That’s where I’ve been these last ten days or so, wrapped around Schrödinger’s cat in that state of unknowing. My son went missing and I did not know if he was dead or alive. Both possibilities seemed so potent. I wanted to know and not know at the same time. I wanted to peek beneath that lid and keep it securely closed forever.
I’ve always been fascinated by the paradox of Schrödinger’s cat, that something can be and not be at the same time.
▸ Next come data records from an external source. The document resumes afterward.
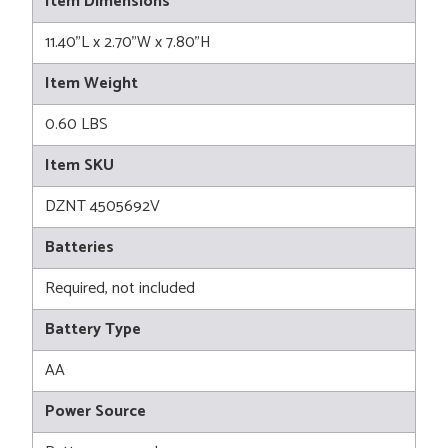
Item Dimensions
11.40"L x 2.70"W x 7.80"H
Item Weight
0.60 LBS
Item SKU
DZNT 4505692V
Batteries
Required, not included
Battery Type
AA
Power Source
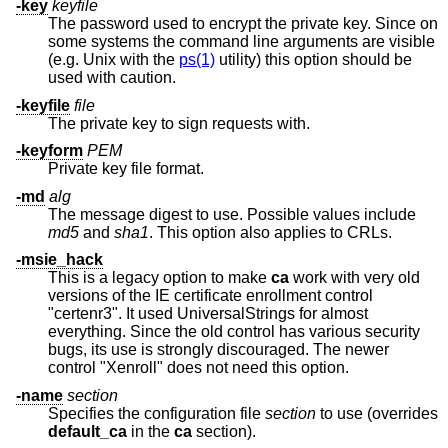
-key
keyfile
The password used to encrypt the private key. Since on
some systems the command line arguments are visible
(e.g.
Unix
with the
ps(1)
utility) this option should be
used with caution.
-keyfile
file
The private key to sign requests with.
-keyform
PEM
Private key file format.
-md
alg
The message digest to use. Possible values include
md5
and
sha1
. This option also applies to CRLs.
-msie_hack
This is a legacy option to make
ca
work with very old
versions of the IE certificate enrollment control
"certenr3". It used UniversalStrings for almost
everything. Since the old control has various security
bugs, its use is strongly discouraged. The newer
control "Xenroll" does not need this option.
-name
section
Specifies the configuration file
section
to use (overrides
default_ca
in the
ca
section).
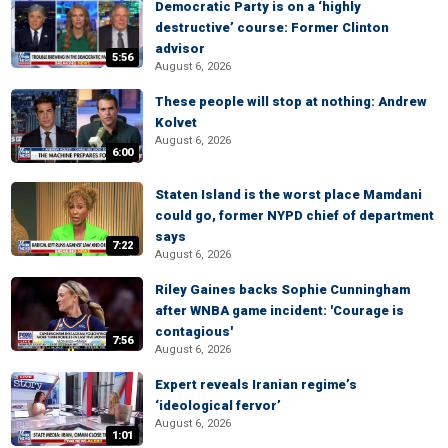
Democratic Party is on a ‘highly
destructive’ course: Former Clinton
advisor
5:56
August 6, 2026
These people will stop at nothing: Andrew
Kolvet
August 6, 2026
6:00
Staten Island is the worst place Mamdani
could go, former NYPD chief of department
says
7:22
August 6, 2026
Riley Gaines backs Sophie Cunningham
after WNBA game incident: 'Courage is
contagious'
7:56
August 6, 2026
Expert reveals Iranian regime’s
‘ideological fervor’
August 6, 2026
1:01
That it exists within a perpetual state of ambiguity until the lid is lifted and someone peeks inside. The act of observation is what breaks the spell and catapults a thing, a cat in this instance, into a single state of being– either alive or dead.
Apparently, according to quantum physics, at the level of the infinitely minute, where atoms and quarks and such are the substance of reality, things exist in a fluid state of infinite potentiality. Yet at this macro level where we experience reality, all appears fixed and certain. Only during heightened times, such as when loved ones go missing, does the dilemma of Schrödinger’s cat become not only real, but preferable.
The hope that my son might still be alive seemed too fragile and fleeting to hold on to. Instead I wanted to wrap myself within a state of unknowing, where there was neither life nor death, being or non-being, but just this rich, potent potential with no edges.
I wanted to remain in that limbo forever because I knew that once the lid was lifted, the dilemma did not really end. If he was dead the long, anguished darkness would descend. If he was alive, the joy would be brief and mixed, because the eventuality of his death was so certain and could come at any instant. Life is fragile and fleeting. Death is the one great certainty.
The lid to my dilemma eventually did lift. The whole time of my unknowing was his as well, it appears. He had been in a hospital in a coma. They called me when he awoke and I went to him. But he was clearly not fully awake. He was in purgatory he told me, neither alive nor dead, and he could not tell if I was real and really there or just a figment of his imagination. He truly believed that he had died and was existing in some hellish limbo. I cannot tell you, but you may well imagine, the anguish I felt hugging a son who thought he was dead.
By the next day the lid was raised for him as well, and he knew that he was indeed alive and that I was really there. His recovery was swift and he was discharged from the hospital.
So all is well, for now, at least.
But I cannot shake this sense of uncertainty about the nature of reality. I would rather live in that quantum field of endless potentiality, rather than being stuck in this macro world of duality where the cataclysmic forces of right and wrong, good and evil, life and death, clash so ferociously, and appear so fixed.
I wonder if it truly is that lifting of a lid that “fixes” a thing? That ties it to one end or the other of an apparent duality, and makes a thing dead or alive?
Or rather, is it our firm belief in a dualistic reality that forces our rational mind into “seeing” either one thing or its opposite, and not the state between?
Is this another paradox to puzzle through? Another box to open?
Let all six sides fly apart.
Let all hard edges dissolve.
Let me wrap my mind around the soft warm body within where nothing is fixed or final.